(Records from a data source)
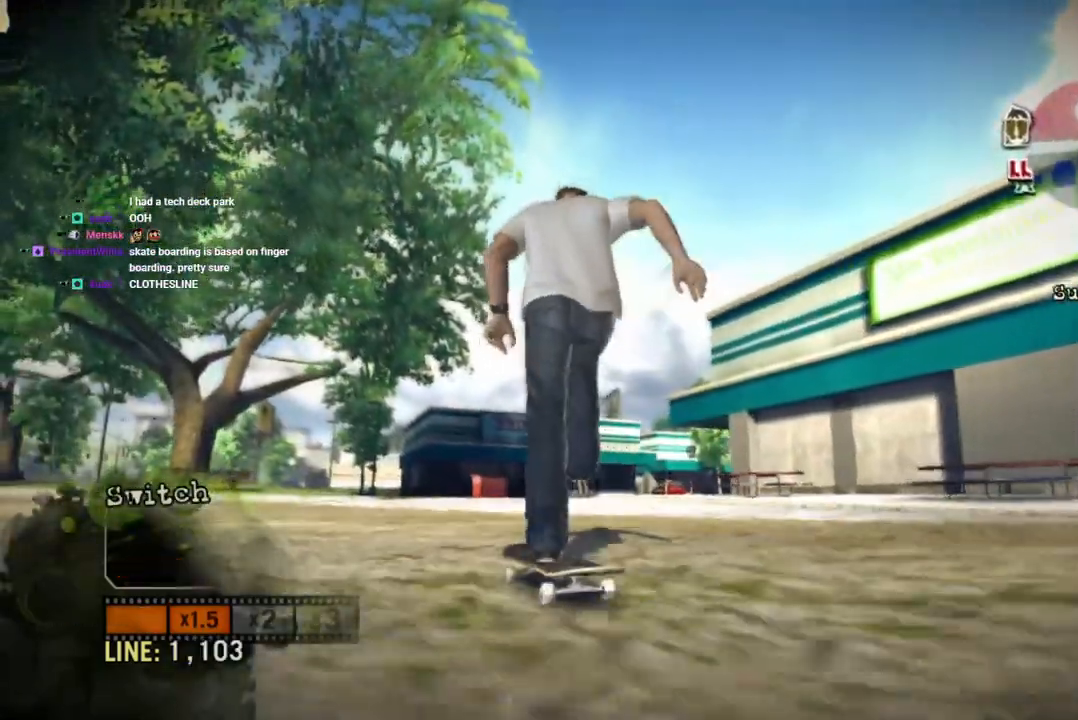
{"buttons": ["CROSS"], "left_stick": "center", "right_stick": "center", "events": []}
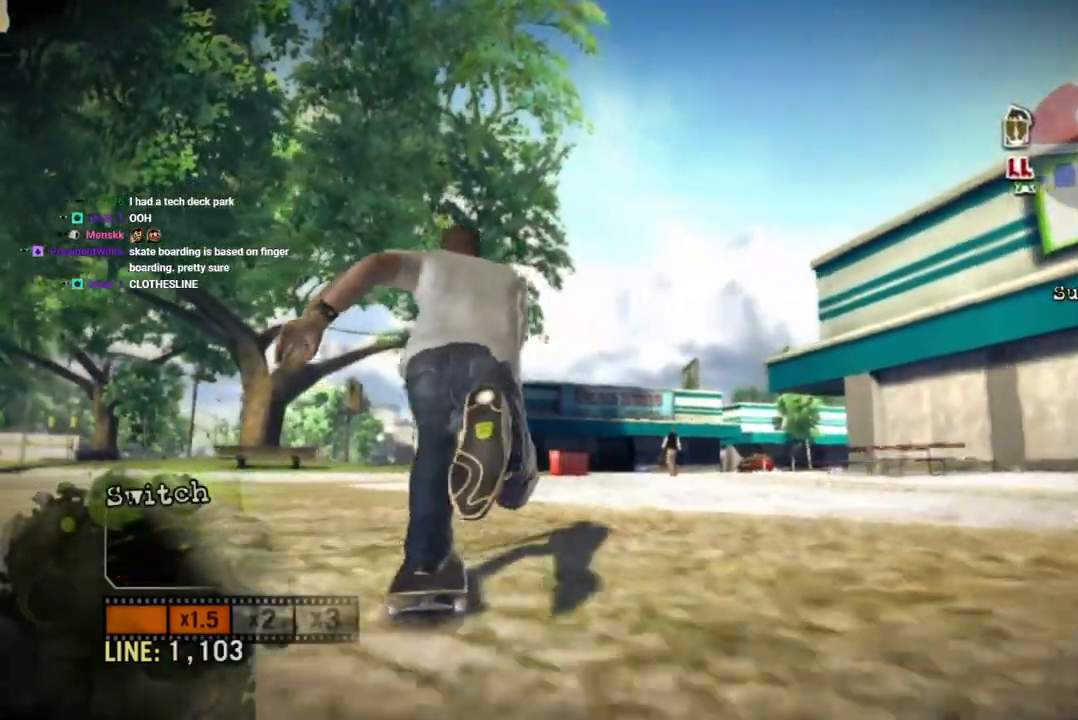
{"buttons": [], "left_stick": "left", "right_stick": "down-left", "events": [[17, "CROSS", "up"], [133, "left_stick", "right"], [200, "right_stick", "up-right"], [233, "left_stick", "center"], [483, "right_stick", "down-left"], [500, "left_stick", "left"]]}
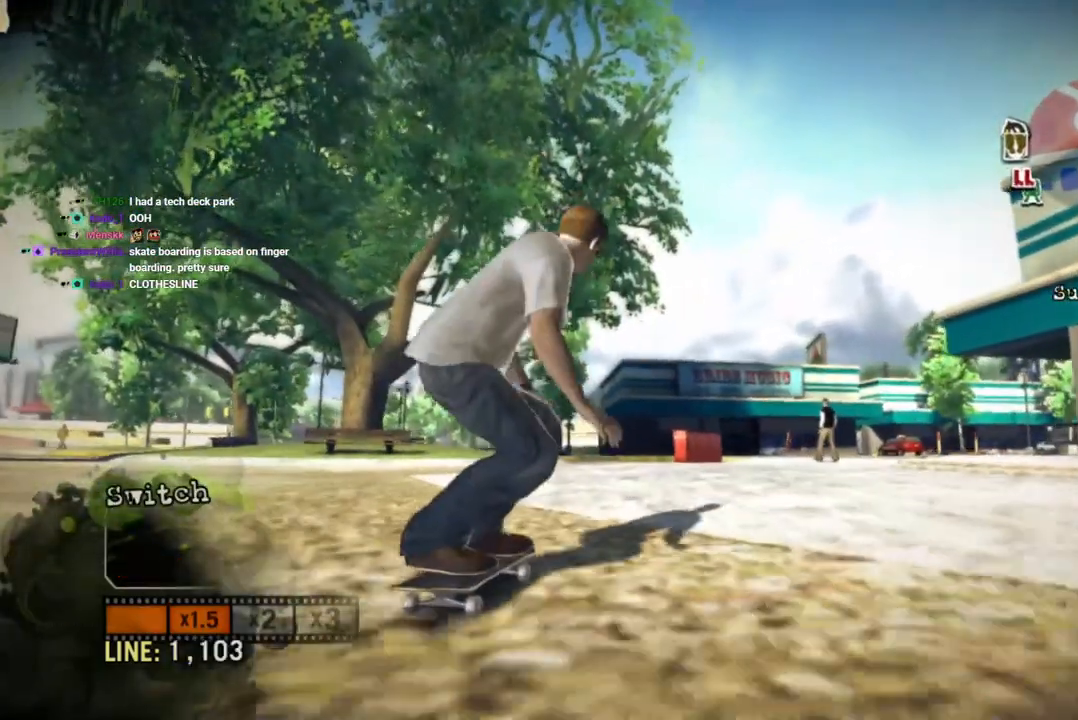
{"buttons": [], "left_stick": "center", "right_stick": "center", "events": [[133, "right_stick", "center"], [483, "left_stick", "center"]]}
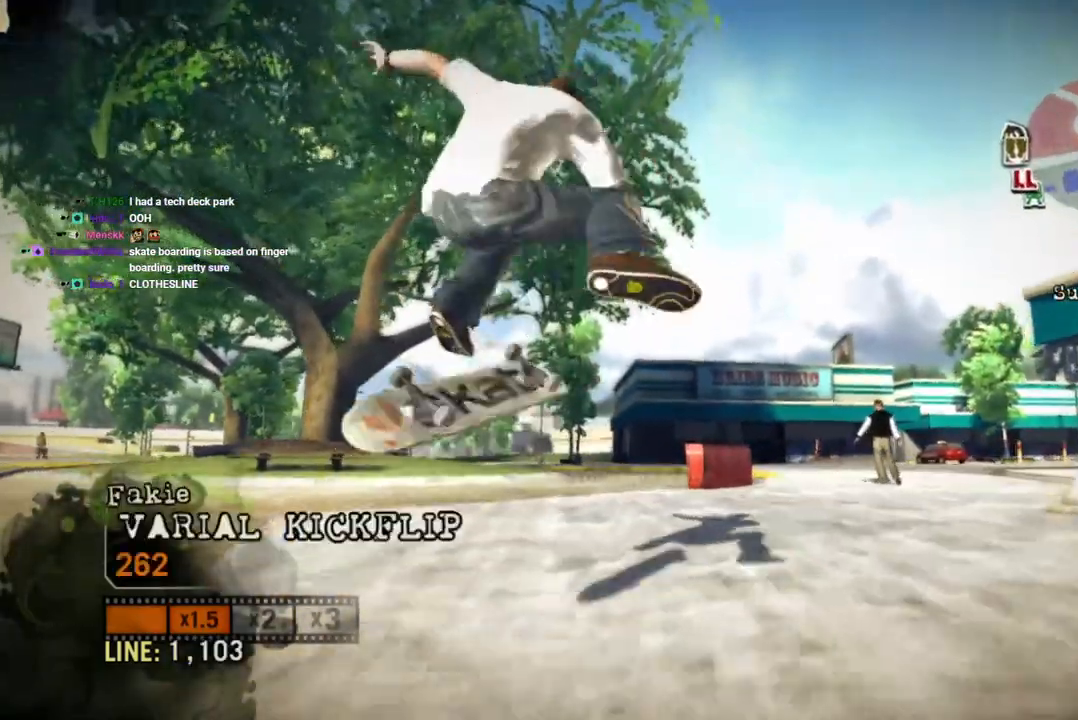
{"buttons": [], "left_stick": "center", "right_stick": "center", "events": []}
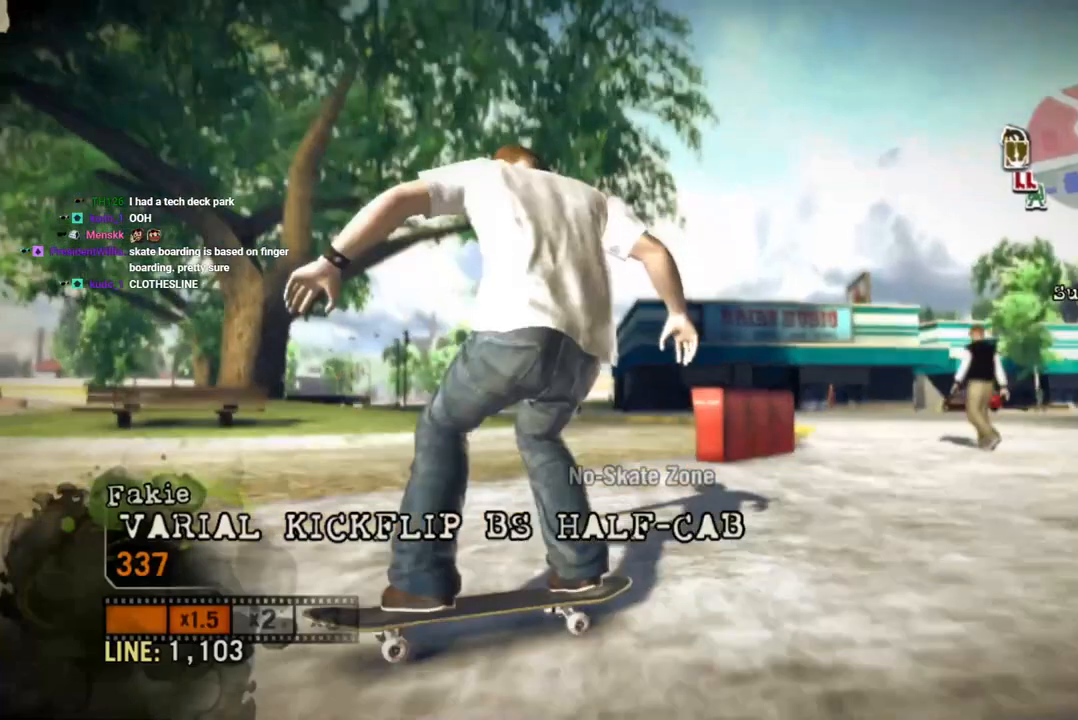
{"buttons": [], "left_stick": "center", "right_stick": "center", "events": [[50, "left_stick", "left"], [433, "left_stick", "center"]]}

# TASK ITEM:
Repeat the records word for word and drop any pictures.

# EXERCISE SOLUTION:
{"buttons": ["CROSS"], "left_stick": "center", "right_stick": "center", "events": []}
{"buttons": [], "left_stick": "left", "right_stick": "down-left", "events": [[17, "CROSS", "up"], [133, "left_stick", "right"], [200, "right_stick", "up-right"], [233, "left_stick", "center"], [483, "right_stick", "down-left"], [500, "left_stick", "left"]]}
{"buttons": [], "left_stick": "center", "right_stick": "center", "events": [[133, "right_stick", "center"], [483, "left_stick", "center"]]}
{"buttons": [], "left_stick": "center", "right_stick": "center", "events": []}
{"buttons": [], "left_stick": "center", "right_stick": "center", "events": [[50, "left_stick", "left"], [433, "left_stick", "center"]]}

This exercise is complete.